My Context:
I’m working on a messaging platform that’s focused on low latency, high throughput and scalability (which one is not…).
The platform receives messages and forwards them (mostly unchanged) as a result of routing based on a subject tree. Very similar to what NATS does.
To get optimal performance, several serial performance killers need to be avoided/mitigated:
- system calls (batch/avoid/gather/scatter in dedicated threads)
- memory copies (reuse input buffers, gather IO)
- memory allocations (reuse buffers, allocate before need, keep dedicated IO buffers w/ short life time)
- cache failures: minimize the data on which a core/thread operates, sticky threads
Our current strategy is to io-uring, have a dedicated IO thread receiving IO jobs via MSG_RING, and deliver results back to caller. If IO thread becomes a bottleneck, it can be scaled up. Non-IO related syscalls can be dispatched to IO or dedicated syscaller-threads, handled like IO.
At this stage, all the remaining tasks are pure compute, no IO, no syscalls, just syscall-free message passing. These compute tasks can now be optimized for caching. E.g. N worker threads receive and process messages for sharded clients, chatty clients get high prio-threads with smaller shards, etc.
std.Io:
I believe most of this should already work with std.Io, with the exception of a dedicated IO thread and a lack of way to express where compute actions should run.
The current std.Io implementation I saw also behave differently from how I expected: The uring implementation creates fibers for everything. If I run any IO (blocking or async), a fiber gets created. That’s probably owed to the fact that the code is new and not yet optimized. I also saw no infrastructure to control where and how compute should run, as fiber in the same thread or in a separate one.
My understanding of blocking/async/concurrent:
- std.Io., when called without async should (or can) run blocking.
- std.Io.async(action…) should dispatch the action. To receive a result later, the current workflow needs to be or become a fiber. Currently it seems like every action dispatch creates a new fiber, which is too expensive (if true). Worse, the fiber created is also dispatched to a thread pool, even if the results are collected in a group and only a single code path awaits the results.

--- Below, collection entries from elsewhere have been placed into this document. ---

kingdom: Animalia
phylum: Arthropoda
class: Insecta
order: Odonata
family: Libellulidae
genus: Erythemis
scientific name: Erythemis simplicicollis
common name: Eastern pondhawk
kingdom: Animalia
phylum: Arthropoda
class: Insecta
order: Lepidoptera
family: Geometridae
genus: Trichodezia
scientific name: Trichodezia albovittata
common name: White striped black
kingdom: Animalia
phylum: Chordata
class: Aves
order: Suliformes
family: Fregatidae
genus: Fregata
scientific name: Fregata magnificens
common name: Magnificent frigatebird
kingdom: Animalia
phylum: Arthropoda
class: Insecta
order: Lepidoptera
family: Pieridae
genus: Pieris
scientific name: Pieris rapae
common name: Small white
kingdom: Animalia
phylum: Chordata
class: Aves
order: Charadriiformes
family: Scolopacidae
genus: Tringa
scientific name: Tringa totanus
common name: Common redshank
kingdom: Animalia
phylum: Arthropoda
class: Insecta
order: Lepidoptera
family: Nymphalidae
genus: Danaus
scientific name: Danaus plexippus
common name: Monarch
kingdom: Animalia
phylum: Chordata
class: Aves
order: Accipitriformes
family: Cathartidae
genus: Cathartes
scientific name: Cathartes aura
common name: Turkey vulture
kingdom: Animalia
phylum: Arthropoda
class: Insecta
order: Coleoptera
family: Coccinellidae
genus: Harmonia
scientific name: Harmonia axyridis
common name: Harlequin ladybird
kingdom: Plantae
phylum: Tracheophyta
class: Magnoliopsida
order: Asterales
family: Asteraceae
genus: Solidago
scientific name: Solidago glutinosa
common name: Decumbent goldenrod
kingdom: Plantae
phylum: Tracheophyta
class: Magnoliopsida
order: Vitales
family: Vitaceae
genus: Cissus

This implementation is (in my understanding) correct, but not optimal. In a test use case, I use this to batch IO operations in order to conserve syscalls. The uring implementation using async and grouping to batch syscalls is slower than the default blocking syscalls for small number of calls (in the hundreds). The test case is stat in a small dir (1 file), /tmp with 1K files and /nix/store with 160K files. The price of indiscriminately creating fibers is quite high:
dir entries single std-batched custom-batched
1 file 1 1x 1.6x 1.1x
/tmp 1019 1x 0.9x 0.2x
/nix/store 155K 1 0.34x 0.17x
Custom directly batches stat calls in a custom io-uring. This is about 5x faster than single syscalls and twice as fast as std.Io at scale in all but the single file case. std.Io gives away one of it’s huge conceptual advantages here. It should not be significantly slower the custom solution.
In this test I disabled threading, w/ threading enabled, results are even worse for uring (almost never better than single syscall).
Questions:
- Is my understanding of blocking/async/concurrent as defined by std.Io correct?
- Do you believe that my concept using dedicated IO and/or syscall threads is promissing? Assumption is that IO tasks rarely if ever saturate a core and latency of a schedule loop for IO should be minimal (harvest requests, dispatch results, syscall uring, rince-repeat).
- I expect a lot of gains from sticky threads syscall-free compute, is this reasonable, do you have experience with this? If so, should std.Io not have a mechanism to declare “where” to await results or dispatch compute tasks? I didn’t see a way to integrate that into std.Io.